[参考文章]
========================================

Pytorch文档解读|torch.nn.MultiheadAttention的使用和参数解析

我去喝咖啡了 2023-04-10 原文

多注意头原理

MultiheadAttention，翻译成中文即为多注意力头，是由多个单注意头拼接成的

它们的样子分别为：👇

单头注意力的图示如下：

整体称为一个单注意力头，因为运算结束后只对每个输入产生一个输出结果，一般在网络中，输出可以被称为网络提取的特征，那我们肯定希望提取多种特征，[ 比如说我输入是一个修狗狗图片的向量序列，我肯定希望网络提取到特征有形状、颜色、纹理等等，所以单次注意肯定是不够的 ]

于是最简单的思路，最优雅的方式就是将多个头横向拼接在一起，每次运算我同时提到多个特征，所以多头的样子如下：

其中的紫色长方块（Scaled Dot-Product Attention）就是上一张单注意力头，内部结构没有画出，如果拼接h个单注意力头，摆放位置就如图所示。

因为是拼接而成的，所以每个单注意力头其实是各自输出各自的，所以会得到h个特征，把h个特征拼接起来，就成为了多注意力的输出特征。

pytorch的多注意头

首先可以看出我们调用的时候，只要写torch.nn.MultiheadAttention就好了，比如👇

import torch
import torch.nn as n

# 先决定参数
dims = 256 * 10 # 所有头总共需要的输入维度
heads = 10    # 单注意力头的总共个数
dropout_pro = 0.0 # 单注意力头

# 传入参数得到我们需要的多注意力头
layer = torch.nn.MultiheadAttention(embed_dim = dims, num_heads = heads, dropout = dropout_pro)

解读官方给的参数解释：

embed_dim - Total dimension of the model 模型的总维度（总输入维度）

所以这里应该输入的是每个头输入的维度×头的数量

num_heads - Number of parallel attention heads. Note that embed_dim will be split across num_heads (i.e. each head will have dimension embed_dim // num_heads).

num_heads即为注意头的总数量

注意看括号里的这句话，每个头的维度为 embed_dim除num_heads

也就是说，如果我的词向量的维度为n，（注意不是序列的维度），我准备用m个头提取序列的特征，则embed_dim这里的值应该是n×m，num_heads的值为m。

========================================

[任务说明]
把参考文章中从含有“embed_dim - Total”的地方起、到“num_heads的值为m。”之后止的一段重写一遍，并将其中的“词向量”替换为“嵌入向量”。 这些材料出自另一个来源。

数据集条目
========================================

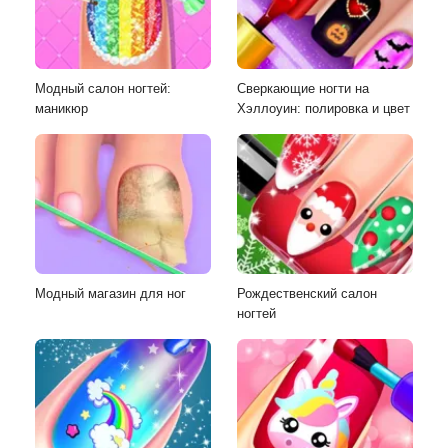
Модный салон ногтей:
Сверкающие ногти на
маникюр
Хэллоуин: полировка и цвет
Модный магазин для ног
Рождественский салон
ногтей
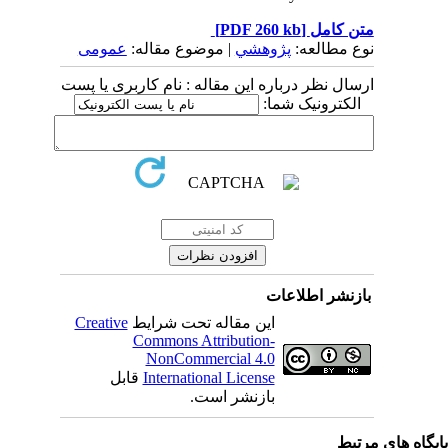
متن کامل
[PDF 260 kb]
نوع مطالعه:
پژوهشي
| موضوع مقاله:
عمومى
ارسال نظر درباره این مقاله : نام کاربری یا پست
الکترونیک شما:
بازنشر اطلاعات
این مقاله تحت شرایط
Creative
Commons Attribution-
NonCommercial 4.0
International License
قابل
بازنشر است.
یگاه های مرتبط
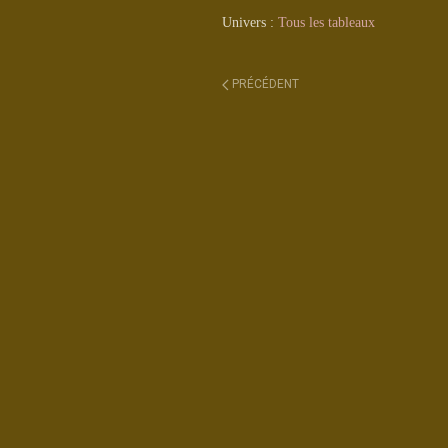
Univers :
Tous les tableaux
PRÉCÉDENT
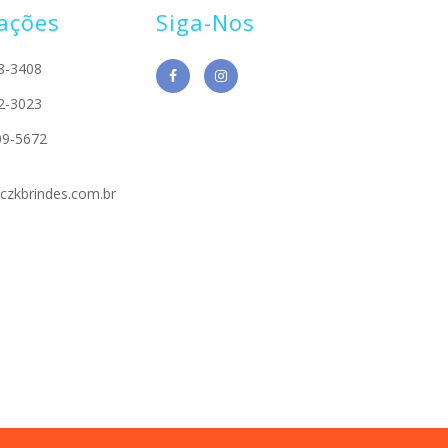
ações
Siga-Nos
8-3408
2-3023
09-5672
czkbrindes.com.br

========================================

[书面解答]
embed_dim - Total dimension of the model 模型的总维度（总输入维度）

所以这里应该输入的是每个头输入的维度×头的数量

num_heads - Number of parallel attention heads. Note that embed_dim will be split across num_heads (i.e. each head will have dimension embed_dim // num_heads).

num_heads即为注意头的总数量

注意看括号里的这句话，每个头的维度为 embed_dim除num_heads

也就是说，如果我的嵌入向量的维度为n，（注意不是序列的维度），我准备用m个头提取序列的特征，则embed_dim这里的值应该是n×m，num_heads的值为m。